= The Elminster Series =

Fantasy novel series by Ed Greenwood

The Elminster Series is a series of fantasy novels by Ed Greenwood set in the Forgotten Realms setting, which was created by Greenwood for the Dungeons & Dragons fantasy role-playing game. The series focuses on the character Elminster, a powerful wizard who is a key figure in the setting. This series presents the character's backstory and provides readers with details of events in the setting's history.

==Works included==
- Elminster - The Making of a Mage (1994); ISBN 0786902035
- Elminster In Myth Drannor (1997); ISBN 0786911905
- The Temptation of Elminster (1998); ISBN 0786914270
- Elminster In Hell (2001); ISBN 0786927461
- Elminster's Daughter (2004); ISBN 0786937688
- The Annotated Elminster (2007) – An anthology of the first three books in the series.
- Elminster Must Die (2010) – The debut 4th Edition appearance of one of the Forgotten Realms world's most iconic characters. ISBN 0786957999
- Bury Elminster Deep (2011) ISBN 0786960248
- Elminster Enraged (2012) ISBN 0786963638
- The Herald (2014) ISBN 078696460X
- Spellstorm (2015) ISBN 0786965711
- Death Masks (2016) ISBN 0-7869-6593-2

==Plot summary==

===Elminster: The Making of a Mage===

As a young boy, tending sheep in the fertile countryside of the nation of Athlanthar, Elminster has his first encounter with magic: the destruction of his entire hometown by a vicious dragon-riding magelord. The only survivor of the tragedy, Elminster joins a troupe of bandits and later a gang of thieves in the nearby city of Hastarl. Fed up with the rule and power of arrogant mages, Elminster sneaks into a temple of Mystra with the intent of defacing it, leading to a face-to-face confrontation with the goddess. Instead of unleashing her wrath upon the upstart youth, she questions him; based upon his wise and honest answers and his exceptional potential, Mystra instructs Elminster in the ways of magic. He becomes a powerful cleric and mage, one of her Chosen – a title rarely given and accompanied by a host of powers and duties.

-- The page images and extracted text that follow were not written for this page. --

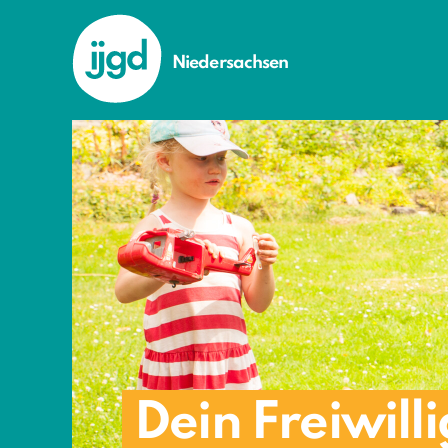
Niedersachsen
Dein Freiwill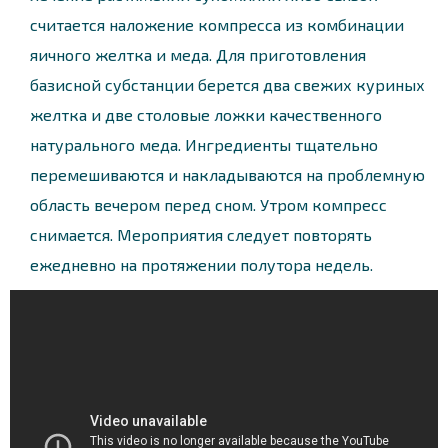
считается наложение компресса из комбинации
яичного желтка и меда. Для приготовления
базисной субстанции берется два свежих куриных
желтка и две столовые ложки качественного
натурального меда. Ингредиенты тщательно
перемешиваются и накладываются на проблемную
область вечером перед сном. Утром компресс
снимается. Мероприятия следует повторять
ежедневно на протяжении полутора недель.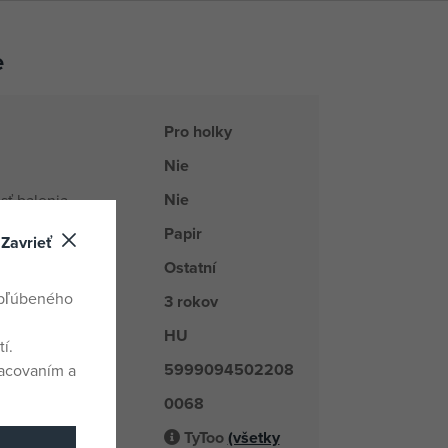
e
Pro holky
Nie
Nie
sť balenia
Papir
Zavrieť
Ostatní
rad
obľúbeného
3 rokov
HU
odu
í.
5999094502208
racovaním a
0068
é číslo
TyToo
(všetky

===Elminster in Myth Drannor===

After winning the freedom of Athlanthar from the power-mad magelords, becoming king, and subsequently abdicating his throne, Elminster follows the edict of Mystra to enter the forest of Cormanthor. Stumbling upon a patrol of elves beset by monsters, he rescues the sole survivor and comforts him in his dying moments. Given a sacred duty to return the family's mind stone (kiira) to its rightful place, he sneaks into the City of Cormanthor under threat of death (as elves will kill any non-elves in Cormanthor on sight) to return the kiira and complete his vow. Though not accepted by most of the noble caste, Elminster convinces the ruling Coronal and the powerful guardian of the forest, the Shrinshee, to trust and teach him. Surviving many tests of strength and will, as well as attempts at assassination, he learns powerful elven magic and plays a large part in the eventual seeding of Cormanthor's Mythal.

===The Temptation of Elminster===

Tempted by Mystra and Shar, Elminster must choose to follow his heart or his goddess.

===Elminster in Hell===

Thrown through a portal into the Hell-plane of Avernos, Elminster is captured by the outcast archdevil Nergal and struggles to survive his memories being replayed and torn from his mind.

===Elminster's Daughter===

Through the lens of Elminster's daughter, Narnra, a thief from Waterdeep, the novel examines the long-term effect of Elminster's meddling with the nation of Cormyr, which he helped create and protect.

===Elminster Must Die===

When the goddess of magic is murdered, Elminster's world shatters. Once the most powerful wizard in the world, he is now a tired old man; his habit of saving the world has resulted in a number of enemies. Elminster is also feeding powerful magic items to the Simbul, his lover, to keep her sane, but collecting these items leads his enemies to him.

==Reception==
Elminster in Hell was reviewed by Don Bassingthwaite in the Winter 2002 issue of Black Gate.

Bury Elminster Deep received a positive review from California Bookwatch, which called it "a top pick for any fantasy collection".

The Elminster Series appeared on the 2025 Screen Rant "10 Best Forgotten Realms Book Series, Ranked" list at #9.